Although the $216 million Genesis mission has unique features, Brown's comment is good news for NASA. There already are a number of solar-observing satellites in operation -- most notably the SOHO satellite, designed to study the internal structure of the sun, its outer atmosphere and the origin of the solar wind.
Other solar missions include NASA's TRACE satellite, which studies the sun at a high resolution but cannot see it all at once, as SOHO can.
Also, the International Solar Terrestrial Physics project is an umbrella for 12 different solar-observing satellites. NASA's Ulysses studies the poles of the sun and the solar wind.
From past data, scientists can infer the solar wind's composition, but Genesis will be the first to measure it directly, returning its samples to Earth for analysis. The plan is to measure the abundance of various forms of hydrogen, helium, oxygen and other gases emitted by the sun in hopes of learning about the building blocks of meteors, comets and our solar system.
"The other satellites rely on spectrometers and particle measurements. They are in situ (in position)," says Genesis mission director Chet Sasaki. "We are a sample return mission."
A potato chip trip
After a January 2001 launch, the Genesis spacecraft will journey a million miles sunward -- but only 1 percent of the distance to the sun .

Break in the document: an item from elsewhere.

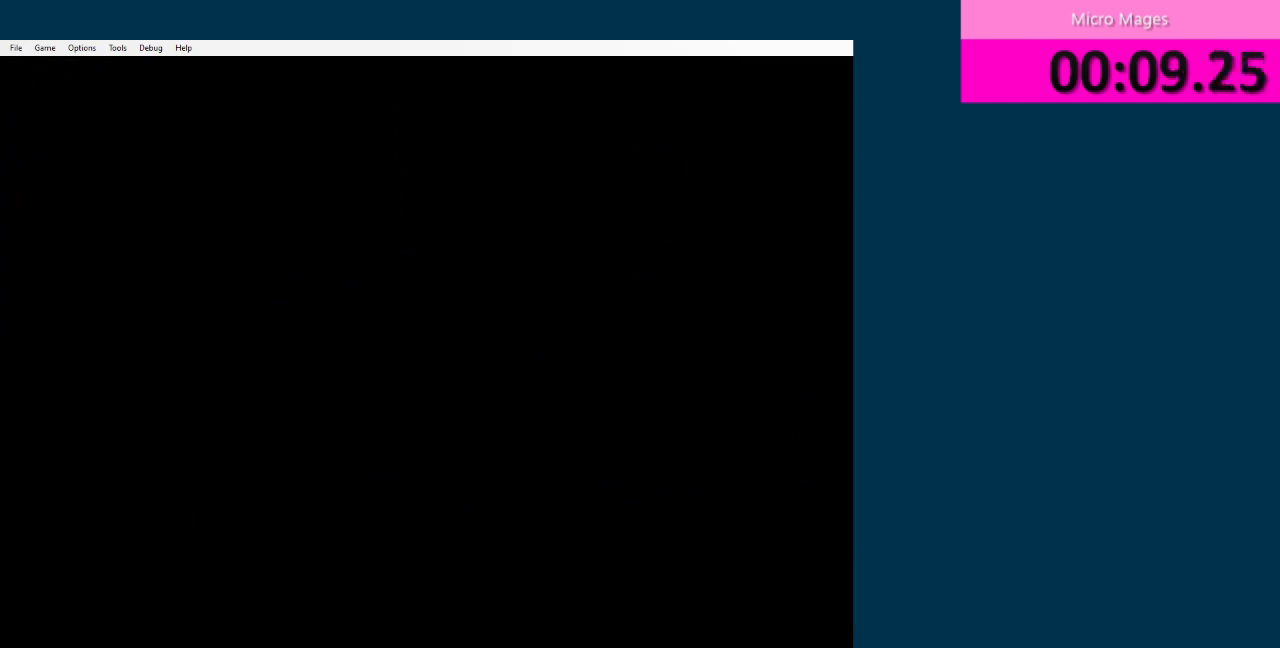
{"buttons": [], "events": [[41, "A", "down"], [166, "A", "up"], [208, "A", "down"], [500, "A", "up"]]}
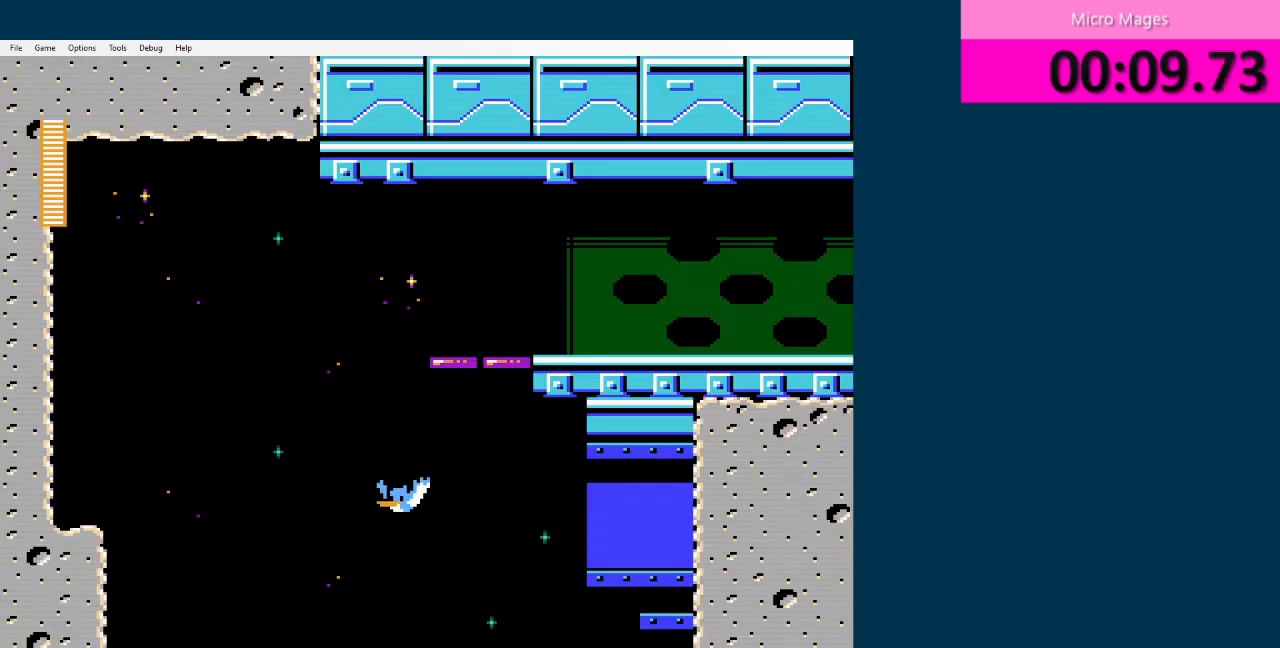
{"buttons": ["DPAD_RIGHT"], "events": [[42, "A", "down"], [42, "DPAD_RIGHT", "down"], [167, "A", "up"], [209, "A", "down"], [500, "A", "up"]]}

Its path will follow a contorted set of loops, a potato chip-shaped trajectory used by some other solar observing satellites. It eventually will orbit a gravitational balance point between the sun and the Earth before unfolding silicon collectors, where particles will imbed themselves.
After two years of sunbathing, Genesis should return to Earth in 2003. A capsule with the collectors is slated to be rescued by a helicopter from a parafoil plummet over the Utah desert.
Sampling the sun
Most scientists believe the solar system was formed 4.6 billion years ago by the gravitational collapse of the solar nebula, a cloud of interstellar gas, dust and ice created from previous generations of stars.
As time went on most of the gas and dust was pulled together by gravity to form the sun while other grains of ice and dust stuck to one another, eventually forming planets, moons, comets, and asteroids.
By examining the makeup of the solar wind, scientists hope to learn the composition of the solar nebula. The sun itself is too hot to sample at its surface -- more than 3,000 degrees Fahrenheit.
And while it is possible we'll see more lunar landings and lunar samples in coming years, the Genesis mission is designed to make it so no one ever has to sample the sun again, let alone consider the impossible -- landing there.
"This is the periodic table of NASA missions because we are looking at the sun's chemistry for all the missions," says Genesis public outreach director Alice Krueger. "Ours is a terribly basic mission."